#### Task
Set out every line of the records below as a numbered list, leaving out any blank lines.

#### Provided information
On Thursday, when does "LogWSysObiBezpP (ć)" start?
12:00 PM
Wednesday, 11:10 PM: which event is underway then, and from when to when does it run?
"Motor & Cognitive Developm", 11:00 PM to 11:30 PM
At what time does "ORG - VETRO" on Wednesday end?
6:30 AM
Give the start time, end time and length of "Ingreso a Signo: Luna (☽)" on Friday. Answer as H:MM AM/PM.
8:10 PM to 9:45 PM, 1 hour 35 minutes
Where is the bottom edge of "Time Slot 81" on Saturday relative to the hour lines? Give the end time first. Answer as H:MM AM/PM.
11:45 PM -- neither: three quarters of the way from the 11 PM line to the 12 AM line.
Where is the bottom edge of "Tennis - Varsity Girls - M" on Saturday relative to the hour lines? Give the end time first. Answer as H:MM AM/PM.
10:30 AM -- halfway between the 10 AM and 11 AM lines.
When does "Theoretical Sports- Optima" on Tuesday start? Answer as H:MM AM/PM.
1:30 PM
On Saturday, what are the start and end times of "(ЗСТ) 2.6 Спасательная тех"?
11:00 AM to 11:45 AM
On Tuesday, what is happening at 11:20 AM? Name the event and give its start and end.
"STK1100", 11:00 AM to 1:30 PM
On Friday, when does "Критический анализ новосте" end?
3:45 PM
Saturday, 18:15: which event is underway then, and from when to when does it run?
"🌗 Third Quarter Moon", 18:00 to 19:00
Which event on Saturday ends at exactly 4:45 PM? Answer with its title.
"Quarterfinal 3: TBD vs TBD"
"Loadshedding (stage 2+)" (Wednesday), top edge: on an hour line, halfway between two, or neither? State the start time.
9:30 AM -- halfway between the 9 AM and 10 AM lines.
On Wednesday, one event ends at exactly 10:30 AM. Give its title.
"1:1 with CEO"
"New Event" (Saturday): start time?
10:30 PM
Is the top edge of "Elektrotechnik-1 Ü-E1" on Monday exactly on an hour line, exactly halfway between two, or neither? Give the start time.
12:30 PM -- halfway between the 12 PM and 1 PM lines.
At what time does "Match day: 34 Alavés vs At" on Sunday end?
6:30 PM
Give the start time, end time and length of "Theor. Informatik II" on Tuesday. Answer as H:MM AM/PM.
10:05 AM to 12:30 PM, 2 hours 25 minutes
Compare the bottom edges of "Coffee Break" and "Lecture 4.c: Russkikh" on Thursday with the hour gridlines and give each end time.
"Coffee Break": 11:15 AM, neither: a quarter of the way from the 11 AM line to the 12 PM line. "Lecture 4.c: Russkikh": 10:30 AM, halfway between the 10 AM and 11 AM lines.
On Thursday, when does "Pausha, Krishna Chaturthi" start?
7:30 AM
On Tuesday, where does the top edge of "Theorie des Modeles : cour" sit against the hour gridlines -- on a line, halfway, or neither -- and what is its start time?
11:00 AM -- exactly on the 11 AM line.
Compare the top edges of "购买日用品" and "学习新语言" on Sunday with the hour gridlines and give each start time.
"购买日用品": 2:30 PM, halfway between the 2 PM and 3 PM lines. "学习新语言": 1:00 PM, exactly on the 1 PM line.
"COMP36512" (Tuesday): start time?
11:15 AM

#### Response
1. On Thursday, when does "LogWSysObiBezpP (ć)" start?
2. 12:00 PM
3. Wednesday, 11:10 PM: which event is underway then, and from when to when does it run?
4. "Motor & Cognitive Developm", 11:00 PM to 11:30 PM
5. At what time does "ORG - VETRO" on Wednesday end?
6. 6:30 AM
7. Give the start time, end time and length of "Ingreso a Signo: Luna (☽)" on Friday. Answer as H:MM AM/PM.
8. 8:10 PM to 9:45 PM, 1 hour 35 minutes
9. Where is the bottom edge of "Time Slot 81" on Saturday relative to the hour lines? Give the end time first. Answer as H:MM AM/PM.
10. 11:45 PM -- neither: three quarters of the way from the 11 PM line to the 12 AM line.
11. Where is the bottom edge of "Tennis - Varsity Girls - M" on Saturday relative to the hour lines? Give the end time first. Answer as H:MM AM/PM.
12. 10:30 AM -- halfway between the 10 AM and 11 AM lines.
13. When does "Theoretical Sports- Optima" on Tuesday start? Answer as H:MM AM/PM.
14. 1:30 PM
15. On Saturday, what are the start and end times of "(ЗСТ) 2.6 Спасательная тех"?
16. 11:00 AM to 11:45 AM
17. On Tuesday, what is happening at 11:20 AM? Name the event and give its start and end.
18. "STK1100", 11:00 AM to 1:30 PM
19. On Friday, when does "Критический анализ новосте" end?
20. 3:45 PM
21. Saturday, 18:15: which event is underway then, and from when to when does it run?
22. "🌗 Third Quarter Moon", 18:00 to 19:00
23. Which event on Saturday ends at exactly 4:45 PM? Answer with its title.
24. "Quarterfinal 3: TBD vs TBD"
25. "Loadshedding (stage 2+)" (Wednesday), top edge: on an hour line, halfway between two, or neither? State the start time.
26. 9:30 AM -- halfway between the 9 AM and 10 AM lines.
27. On Wednesday, one event ends at exactly 10:30 AM. Give its title.
28. "1:1 with CEO"
29. "New Event" (Saturday): start time?
30. 10:30 PM
31. Is the top edge of "Elektrotechnik-1 Ü-E1" on Monday exactly on an hour line, exactly halfway between two, or neither? Give the start time.
32. 12:30 PM -- halfway between the 12 PM and 1 PM lines.
33. At what time does "Match day: 34 Alavés vs At" on Sunday end?
34. 6:30 PM
35. Give the start time, end time and length of "Theor. Informatik II" on Tuesday. Answer as H:MM AM/PM.
36. 10:05 AM to 12:30 PM, 2 hours 25 minutes
37. Compare the bottom edges of "Coffee Break" and "Lecture 4.c: Russkikh" on Thursday with the hour gridlines and give each end time.
38. "Coffee Break": 11:15 AM, neither: a quarter of the way from the 11 AM line to the 12 PM line. "Lecture 4.c: Russkikh": 10:30 AM, halfway between the 10 AM and 11 AM lines.
39. On Thursday, when does "Pausha, Krishna Chaturthi" start?
40. 7:30 AM
41. On Tuesday, where does the top edge of "Theorie des Modeles : cour" sit against the hour gridlines -- on a line, halfway, or neither -- and what is its start time?
42. 11:00 AM -- exactly on the 11 AM line.
43. Compare the top edges of "购买日用品" and "学习新语言" on Sunday with the hour gridlines and give each start time.
44. "购买日用品": 2:30 PM, halfway between the 2 PM and 3 PM lines. "学习新语言": 1:00 PM, exactly on the 1 PM line.
45. "COMP36512" (Tuesday): start time?
46. 11:15 AM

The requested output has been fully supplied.